On Sept. 5, 1882, some 10,000 workers paraded in New York City, organized by the Knights of Labor. That unpaid day off was the start of what later became Labor Day.

Today, 104 years later, the labor movement has joined with millions of immigrant workers and social justice advocates in a united struggle for labor and human rights. Undaunted by the anti-worker Bush administration and its right-wing enforcers, and by divide-and-conquer corporate attacks, the growing unity of today’s broad labor-led movement is bringing together U.S.-born and immigrant, documented and undocumented, young and old, men and women of all colors and ethnicities.

Two recent events tell the story.

At a press conference in Chicago last week, Pastor Albert D. Tyson III, an African American who is president of Clergy Speaks Interdenominational, made it clear that immigrant workers and the Black community share much in common. Tyson was one of a group of African American clergy who came to support immigrant activist Elvira Arellano who is fighting deportation to Mexico in order to remain with her young son, a U.S. citizen.

“We need to unite in the commonality of struggle so our people will have victory,” Tyson declared.

Last month, the AFL-CIO announced a new “watershed” partnership with the National Day Laborer Organizing Network — linking 140 immigrant worker centers around the country with the power of organized labor to strengthen workplace rights for all workers.

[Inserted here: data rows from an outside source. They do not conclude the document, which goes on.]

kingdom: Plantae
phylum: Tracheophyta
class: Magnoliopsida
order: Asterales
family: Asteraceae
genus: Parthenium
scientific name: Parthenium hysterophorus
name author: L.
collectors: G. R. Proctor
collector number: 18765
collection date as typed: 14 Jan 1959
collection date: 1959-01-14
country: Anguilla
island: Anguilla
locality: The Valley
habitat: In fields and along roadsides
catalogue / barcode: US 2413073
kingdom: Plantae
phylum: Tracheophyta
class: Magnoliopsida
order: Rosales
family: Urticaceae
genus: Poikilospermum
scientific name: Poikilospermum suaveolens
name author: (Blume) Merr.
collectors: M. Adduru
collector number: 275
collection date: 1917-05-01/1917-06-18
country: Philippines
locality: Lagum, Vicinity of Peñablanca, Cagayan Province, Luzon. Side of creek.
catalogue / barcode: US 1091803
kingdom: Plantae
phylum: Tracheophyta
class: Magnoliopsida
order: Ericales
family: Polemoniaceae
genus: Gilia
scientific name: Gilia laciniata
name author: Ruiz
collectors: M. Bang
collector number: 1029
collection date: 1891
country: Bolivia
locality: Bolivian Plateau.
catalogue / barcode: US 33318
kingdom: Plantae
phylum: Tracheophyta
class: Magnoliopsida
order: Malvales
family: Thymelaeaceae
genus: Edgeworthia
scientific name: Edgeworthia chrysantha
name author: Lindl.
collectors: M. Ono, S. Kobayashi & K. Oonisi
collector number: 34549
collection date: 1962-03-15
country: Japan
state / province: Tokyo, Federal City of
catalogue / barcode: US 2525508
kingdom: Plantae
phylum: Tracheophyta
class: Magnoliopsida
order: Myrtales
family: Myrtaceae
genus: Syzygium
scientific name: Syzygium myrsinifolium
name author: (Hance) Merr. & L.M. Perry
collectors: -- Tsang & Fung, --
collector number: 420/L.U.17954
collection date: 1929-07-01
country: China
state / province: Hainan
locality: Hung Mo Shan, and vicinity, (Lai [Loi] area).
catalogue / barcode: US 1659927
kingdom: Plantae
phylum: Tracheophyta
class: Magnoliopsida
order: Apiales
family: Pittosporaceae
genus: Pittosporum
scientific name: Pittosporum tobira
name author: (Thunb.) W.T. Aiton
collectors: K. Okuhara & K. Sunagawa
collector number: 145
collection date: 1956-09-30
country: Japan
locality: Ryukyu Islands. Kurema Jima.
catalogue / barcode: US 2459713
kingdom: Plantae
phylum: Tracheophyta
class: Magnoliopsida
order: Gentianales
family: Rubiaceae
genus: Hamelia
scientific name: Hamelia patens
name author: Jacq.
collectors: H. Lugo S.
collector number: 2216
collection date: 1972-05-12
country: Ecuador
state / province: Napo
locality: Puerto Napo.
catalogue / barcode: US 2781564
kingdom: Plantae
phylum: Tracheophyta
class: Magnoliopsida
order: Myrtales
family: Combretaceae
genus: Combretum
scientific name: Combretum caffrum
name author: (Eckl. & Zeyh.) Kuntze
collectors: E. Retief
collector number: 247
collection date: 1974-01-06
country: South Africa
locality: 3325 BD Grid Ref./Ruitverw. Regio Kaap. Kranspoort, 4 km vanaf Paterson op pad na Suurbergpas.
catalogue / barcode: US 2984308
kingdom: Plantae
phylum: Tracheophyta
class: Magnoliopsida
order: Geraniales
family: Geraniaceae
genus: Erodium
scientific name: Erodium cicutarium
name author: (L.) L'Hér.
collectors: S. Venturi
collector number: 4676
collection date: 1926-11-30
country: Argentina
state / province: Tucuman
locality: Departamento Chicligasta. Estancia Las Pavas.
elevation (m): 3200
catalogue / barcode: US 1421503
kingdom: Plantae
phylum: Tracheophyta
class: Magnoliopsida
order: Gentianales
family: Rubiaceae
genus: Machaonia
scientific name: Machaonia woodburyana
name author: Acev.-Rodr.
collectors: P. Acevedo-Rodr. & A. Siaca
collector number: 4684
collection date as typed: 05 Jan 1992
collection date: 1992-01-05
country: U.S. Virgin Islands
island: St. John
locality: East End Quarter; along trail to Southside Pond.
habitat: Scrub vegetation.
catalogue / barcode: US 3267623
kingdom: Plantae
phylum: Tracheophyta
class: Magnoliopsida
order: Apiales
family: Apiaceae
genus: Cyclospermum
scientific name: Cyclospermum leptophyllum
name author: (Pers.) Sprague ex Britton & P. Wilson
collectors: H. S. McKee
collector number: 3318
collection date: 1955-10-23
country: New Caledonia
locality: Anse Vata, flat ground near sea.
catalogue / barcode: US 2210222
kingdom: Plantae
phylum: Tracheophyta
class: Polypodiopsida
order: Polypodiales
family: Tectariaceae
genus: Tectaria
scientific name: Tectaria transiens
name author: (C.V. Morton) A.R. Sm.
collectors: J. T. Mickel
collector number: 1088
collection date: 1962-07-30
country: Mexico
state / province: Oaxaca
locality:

As we celebrate these signs of a growing, energized and united working class and people’s movement, we know that the struggles for workers’ rights, for equality, for justice for immigrant workers, for a decent, humane society, will not be won easily. But as the long and proud history of workers’ struggles tells us, there is strength and power in unity. We look forward to new holidays to celebrate the victories to come.